The show is titled Relics because it brings together elements from as far back as the artist’s time at Goldsmith’s College at the University of London right up until the present day. It also bears this name because the majority of Hirst’s work deals with the uncomfortable subject of death. He deliberately juxtaposes symbols of life with morbid realities to force us to question our own mortality.

The show in London was sponsored by QMA and at the time, the chairperson, Sheikha Al Mayassa bint Hamad Al Thani, said that Hirst’s work represented a defining moment in British art and that the exhibition underlined their “mission of building bridges of hope, understanding and ­friendship”.

It was always part of the plan to bring the art back home. People in the Middle East are yet to become familiar with Hirst’s extravagant style and influential pieces.

“Damien Hirst is widely regarded as one of the world’s most successful contemporary artists and this exhibition showcases QMA’s commitment to showcasing art from around the world and sharing it with the people of Qatar,” says Jean Paul Engelen, the director of public art programmes, adding that the entire team is “thrilled” to present it.

To highlight its importance, QMA has also decided to take the show beyond the walls of the gallery. There will be a light-box of a shark tank driving around Doha to show the public the grandeur of the artist’s work and the outer walls of the Al Riwaq space have been entirely covered in Hirst’s famous spots.

Francesco Bonami, the Italian curator who was a former curator of the Venice Biennale in 2003 and who is based in New York, says that the exhibition shows work that encompasses Hirst’s entire artistic oeuvre. Sourcing work from both private and public collections, he has been working on the show for more than a year and sees it as “introducing a new language of contemporary art” to Qatar and beyond.

Also in the show is the series Lullaby Spring, a set of four stainless-steel cabinets filled with thousands of pills that are an allegory for the seasons. Although you can’t stop the decay and the inevitability of death, these polished cabinets suggest you can. In 2007, Hirst gained the European record for the most expensive work of art by a living artist when he sold one of these three-metre-wide cabinets containing 6,136 pills for US$19.2 million (Dh70m) to Sheikh Hamad bin Khalifa Al Thani, the Emir of Qatar. Although it is not clear if this work will be on display, part of the series will be – it is one of Hirst’s seminal works.
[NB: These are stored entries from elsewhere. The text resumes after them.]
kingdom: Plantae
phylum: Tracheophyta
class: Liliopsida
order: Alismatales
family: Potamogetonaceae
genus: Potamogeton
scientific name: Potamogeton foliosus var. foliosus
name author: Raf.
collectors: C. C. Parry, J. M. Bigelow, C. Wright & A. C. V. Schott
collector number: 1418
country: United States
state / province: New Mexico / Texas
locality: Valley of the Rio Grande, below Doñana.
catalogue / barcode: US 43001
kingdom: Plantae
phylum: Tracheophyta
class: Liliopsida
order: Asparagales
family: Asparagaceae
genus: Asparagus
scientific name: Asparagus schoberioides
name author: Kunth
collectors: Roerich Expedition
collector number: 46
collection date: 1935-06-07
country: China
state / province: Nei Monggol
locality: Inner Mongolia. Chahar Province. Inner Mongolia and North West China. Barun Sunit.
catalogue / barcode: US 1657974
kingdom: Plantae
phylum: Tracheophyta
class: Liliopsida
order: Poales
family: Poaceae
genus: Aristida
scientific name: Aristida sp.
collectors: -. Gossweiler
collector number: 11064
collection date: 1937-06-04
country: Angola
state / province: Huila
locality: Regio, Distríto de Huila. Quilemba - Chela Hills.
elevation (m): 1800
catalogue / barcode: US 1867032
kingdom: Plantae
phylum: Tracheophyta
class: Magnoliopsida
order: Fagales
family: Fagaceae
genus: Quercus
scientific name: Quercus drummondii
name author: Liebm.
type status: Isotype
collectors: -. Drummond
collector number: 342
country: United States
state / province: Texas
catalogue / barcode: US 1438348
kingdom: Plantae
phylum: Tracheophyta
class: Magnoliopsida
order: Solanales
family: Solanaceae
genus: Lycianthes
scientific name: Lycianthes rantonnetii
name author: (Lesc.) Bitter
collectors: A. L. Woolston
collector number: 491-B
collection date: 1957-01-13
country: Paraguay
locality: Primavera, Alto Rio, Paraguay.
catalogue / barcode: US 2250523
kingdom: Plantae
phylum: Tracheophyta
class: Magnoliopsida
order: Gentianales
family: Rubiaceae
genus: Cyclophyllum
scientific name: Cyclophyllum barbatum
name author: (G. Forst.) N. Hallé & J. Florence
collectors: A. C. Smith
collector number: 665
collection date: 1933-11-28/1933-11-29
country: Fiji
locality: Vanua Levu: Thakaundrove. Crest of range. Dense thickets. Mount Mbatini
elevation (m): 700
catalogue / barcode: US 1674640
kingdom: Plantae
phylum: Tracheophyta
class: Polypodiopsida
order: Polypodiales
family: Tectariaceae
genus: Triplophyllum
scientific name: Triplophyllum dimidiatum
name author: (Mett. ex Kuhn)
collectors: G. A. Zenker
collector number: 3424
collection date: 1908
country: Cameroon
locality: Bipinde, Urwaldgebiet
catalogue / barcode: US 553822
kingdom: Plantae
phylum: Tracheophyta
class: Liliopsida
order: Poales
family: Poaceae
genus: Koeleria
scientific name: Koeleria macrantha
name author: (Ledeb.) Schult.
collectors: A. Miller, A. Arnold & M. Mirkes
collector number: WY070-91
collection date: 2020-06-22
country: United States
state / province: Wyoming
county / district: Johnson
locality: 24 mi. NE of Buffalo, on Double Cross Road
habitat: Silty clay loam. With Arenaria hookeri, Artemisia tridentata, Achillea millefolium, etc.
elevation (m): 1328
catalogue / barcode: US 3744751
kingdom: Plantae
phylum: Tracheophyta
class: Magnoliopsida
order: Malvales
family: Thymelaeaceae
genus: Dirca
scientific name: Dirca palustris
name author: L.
Relics is part of Qatar UK 2013 Year of Culture, which is intended to celebrate the deep-rooted bilateral relations between Qatar and the UK. It aims not only to promote each other’s culture and forge new partnerships in education and research, but also to provide a platform on which to build new long-term relationships between institutions and communities.

As Hirst has a fortune of more than US$1 billion (Dh3.67bn), making him the world’s richest living artist, and Qatar is the world’s richest country, then what is a more apt symbol to enjoin them than a diamond-­encrusted skull that underlines both our humanity, mortality and fixation on material gains? It should certainly be a show to ­remember.